What image does your mind conjure up when you think of Copenhagen, Vancouver, Melbourne, Amsterdam, Vienna or Monte Carlo? Modern city living, sustainable communities, engaging cultures. Yes, all of the above...and they are all also the same names that often feature in the top 10 healthiest cities to live in the world. These endless surveys measure intangibles such as Creativity, Liveability and Quality alongside tangibles such as Amenities, Cost and Pollution. But what do they tell us about the realities of living in Barrhead or Kirkcaldy? Aside from a luxury break or a once in a lifetime holiday, just how many of us will ever get the chance to live in these cities, and would it make a difference to our life chances or indeed life expectancy.

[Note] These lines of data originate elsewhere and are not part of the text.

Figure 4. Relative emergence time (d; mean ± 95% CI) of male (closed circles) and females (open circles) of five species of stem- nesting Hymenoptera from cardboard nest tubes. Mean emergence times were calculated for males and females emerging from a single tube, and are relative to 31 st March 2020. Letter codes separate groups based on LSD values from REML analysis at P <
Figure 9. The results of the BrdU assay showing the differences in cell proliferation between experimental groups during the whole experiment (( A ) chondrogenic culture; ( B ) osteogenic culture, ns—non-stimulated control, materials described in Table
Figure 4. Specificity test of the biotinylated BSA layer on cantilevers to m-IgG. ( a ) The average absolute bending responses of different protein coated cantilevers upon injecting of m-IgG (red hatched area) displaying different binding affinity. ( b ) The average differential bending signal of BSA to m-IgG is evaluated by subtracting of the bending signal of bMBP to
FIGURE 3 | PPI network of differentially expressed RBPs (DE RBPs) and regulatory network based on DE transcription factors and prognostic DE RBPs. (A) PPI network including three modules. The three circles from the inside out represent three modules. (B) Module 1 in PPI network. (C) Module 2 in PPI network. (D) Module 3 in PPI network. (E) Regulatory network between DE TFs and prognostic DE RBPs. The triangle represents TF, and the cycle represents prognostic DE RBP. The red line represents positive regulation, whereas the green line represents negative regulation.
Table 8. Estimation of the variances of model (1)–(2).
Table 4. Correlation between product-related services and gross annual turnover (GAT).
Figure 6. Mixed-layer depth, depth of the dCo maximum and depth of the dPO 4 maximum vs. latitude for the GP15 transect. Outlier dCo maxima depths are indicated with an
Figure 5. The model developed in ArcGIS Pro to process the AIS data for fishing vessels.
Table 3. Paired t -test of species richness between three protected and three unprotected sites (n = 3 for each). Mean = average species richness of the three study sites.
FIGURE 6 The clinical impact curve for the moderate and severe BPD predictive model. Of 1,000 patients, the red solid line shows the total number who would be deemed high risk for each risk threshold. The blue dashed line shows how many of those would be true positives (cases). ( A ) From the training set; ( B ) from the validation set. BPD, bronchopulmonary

A recent report by the World Health Organisation stated that the average life expectancy for a male born in Calton, Glasgow was 54. In India the figure is 63 and in Lenzie, the figure is 82, which just happens to be the current UK average. Work by Sir Harry Burns over the last few years has shone an important light and drawn strong correlations between health and place; however these issues are complex and are still to be fully explored and understood.
However, that said, the evidence is sufficient and robust enough to suggest that nicer places tend to have healthier people and that the built and natural environment is a very important factor in the health of the surrounding resident population.
Nice house, nice town centre, nice people, nice life. As opposed to damp and cramped tenement, a dirty and neglected town centre, sick unemployed neighbours and no hope.
The most powerful word in all of the preceding words and imagery….hope.
Sir Harry and others can talk much more eloquently than I about all of the above, but hopefully I can provide a few ideas around solutions.
At Scotland’s Towns Partnership we have spent the past year building new collaborations and trying to knit the whole towns agenda together. Scotland is a nation of towns, but the town narrative is less well articulated that cities. Towns have suffered and their transformation has stalled. The promise of a networked urban system, with choices, to support an increasingly diverse society has not yet been met. Yet our towns are a living legacy of our history and culture, even the most cynical amongst us will have an emotional attachment to their home town or village, a childhood memory, a sense of pride and identity, we acknowledge their famous sons and daughters, it’s who we are, part of our fabric and DNA.
Our towns are not homogenous and whilst some are doing well, many are at a crossroads. The continued drift of talent and youth to city economies, structural changes in retail where we use tablets, online, click and collect, out of town and destination shops, the ongoing impact of the economic recession, dysfunctional property and housing markets, welfare reform, less disposable local income and a fast shrinking public sector.
So if no one is coming Towns need to do most of this for themselves, whether through a BID, Development Trust or a loose collaborative of the willing. Get together and agree on what a nicer place could be, start believing in your combined strength. This is your problem and only you have the solutions. Base your investment decisions on evidence, make a plan that is achievable and realistic, be resilient but also ambitious, understand what your key assets are, your unique tale, embrace the town centre first principle and best practice and look at building the widest possible partnerships. Start talking to other towns to see how they are coping. Explore how tourism, digital, public services, retail, commercial, health and greenspace, housing, leisure, transport, museums and attractions, events and marketing can all help build better places. Success will come from better public-private-third sector working and more joined up community planning partnership decision making. It will also improve community and with that, our health.